You can't, the quality of the dataset is just too low. For example: USPTY is specified to be Port Washington in New Jersey, but that doesn't exist. There is a Port Washington in New York and one in Wisconsin and there is no way to know for sure which is meant.
But we can get close, despite the many wrong and missing coordinates. We can do this by using multiple data sources:
OpenStreetMap's Nominatim
This is really cool because it's clever enough to work around different spellings. For example, this query finds the correct city Troyan, even though it's spelled "Trojan" in un/locode.

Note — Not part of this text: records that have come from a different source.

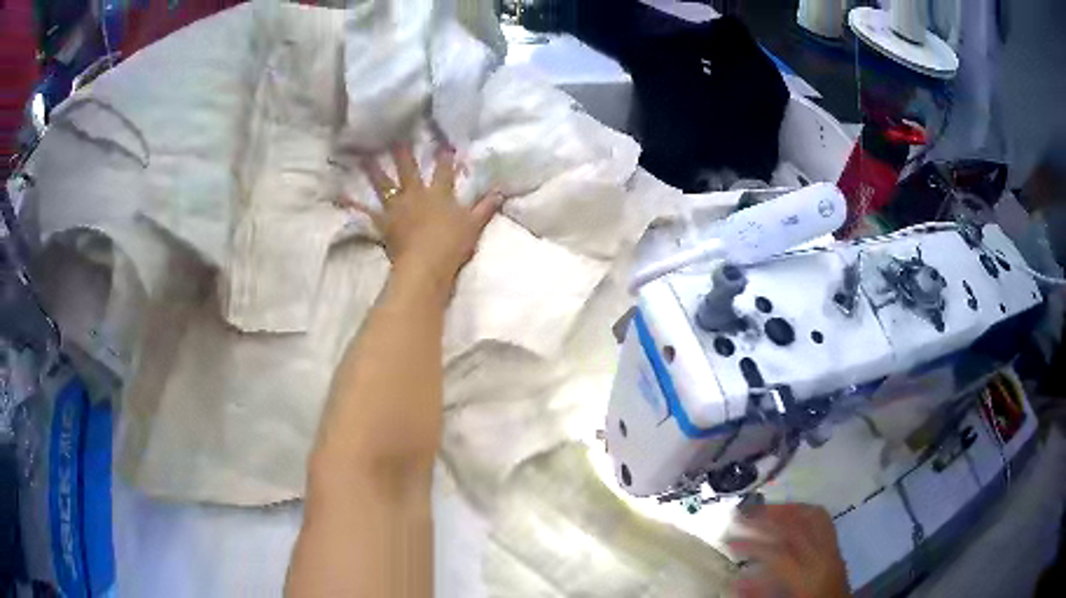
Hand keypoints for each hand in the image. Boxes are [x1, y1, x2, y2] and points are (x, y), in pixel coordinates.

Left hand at [343, 142, 502, 291]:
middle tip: (393, 133)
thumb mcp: (474, 226)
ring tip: (363, 155)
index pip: (443, 170)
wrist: (426, 266)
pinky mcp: (384, 224)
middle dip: (402, 151)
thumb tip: (502, 192)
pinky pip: (367, 213)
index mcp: (439, 194)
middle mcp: (415, 195)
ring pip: (384, 185)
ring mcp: (397, 208)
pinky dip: (353, 205)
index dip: (444, 155)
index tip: (442, 140)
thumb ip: (486, 207)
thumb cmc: (452, 245)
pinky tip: (340, 196)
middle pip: (408, 169)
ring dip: (374, 170)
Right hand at [727, 504, 849, 597]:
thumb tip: (737, 579)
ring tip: (764, 509)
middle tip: (741, 514)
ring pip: (812, 517)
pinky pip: (823, 520)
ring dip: (787, 509)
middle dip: (766, 517)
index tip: (730, 540)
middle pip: (795, 527)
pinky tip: (792, 513)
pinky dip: (806, 511)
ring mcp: (832, 549)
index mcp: (806, 576)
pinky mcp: (836, 548)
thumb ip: (761, 593)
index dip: (751, 544)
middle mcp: (822, 557)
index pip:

You are limited to 1 request per second though, so going through all of them takes over a full day.
Wikidata
A hidden treasure trove of data. Basically, everything which has a Wikipedia page has a Wikidata page and that can be tagged with tags like UN/LOCODE. It can be edited just as easily: with a Wikipedia account, you can just add or correct tags really easily. This is especially handy for stuff like airports which are otherwise often missing.
A basic SPARQL query:
SELECT ?item ?unlocode ?itemLabel ?coords
WHERE {
?item wdt:P1937 ?unlocode.
?item wdt:P625 ?coords.
SERVICE wikibase:label { bd:serviceParam wikibase:language "[AUTO_LANGUAGE],en". }
}
And boom, about 40000 places with a unlocode and coordinates.
Combining the three
Basically, don't trust the un/locode dataset: they have typos and stuff which makes you go off by thousands of kilometers. Only use these coordinates when the rest can't find anything. The best way is to manually do a check which coordinates differ by more than 100 km, and indicate which is the best, but that's quite a bit of work.
An improved dataset
Luckily, I did just that :D See https://github.com/cristan/improved-un-locodes for a dataset where 98% of unlocodes have coordinates and the data quality of the coordinates is much higher than the official dataset. You then only need to convert these coordinates to a timezone, but libraries for that exist.